■ **ABOUT THIS EXERCISE**
Any picture among the records should be left out, please; retype the rest exactly.

■ **DATA PROVIDED**
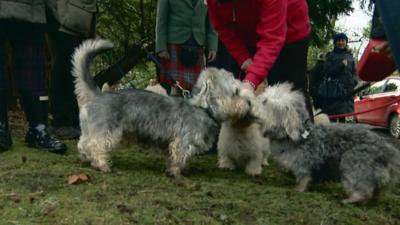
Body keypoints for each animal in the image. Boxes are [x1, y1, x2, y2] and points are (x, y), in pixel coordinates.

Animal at [72, 39, 250, 177]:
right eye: (236, 91)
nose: (248, 104)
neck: (203, 109)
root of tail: (97, 94)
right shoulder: (182, 142)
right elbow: (178, 157)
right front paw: (176, 173)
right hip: (106, 131)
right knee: (95, 145)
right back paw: (102, 165)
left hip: (89, 129)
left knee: (82, 144)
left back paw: (86, 158)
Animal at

■ **WRITTEN RESPONSE**
Body keypoints for each animal in the image. Boxes are [x1, y1, x2, y2] and points are (x, y), in pixel coordinates.

Animal at [72, 39, 250, 177]:
right eye: (236, 91)
nose: (248, 104)
neck: (203, 109)
root of tail: (97, 94)
right shoulder: (182, 142)
right elbow: (178, 157)
right front paw: (176, 173)
right hip: (106, 131)
right knee: (95, 145)
right back paw: (102, 165)
left hip: (89, 129)
left knee: (82, 144)
left back paw: (86, 158)
Animal at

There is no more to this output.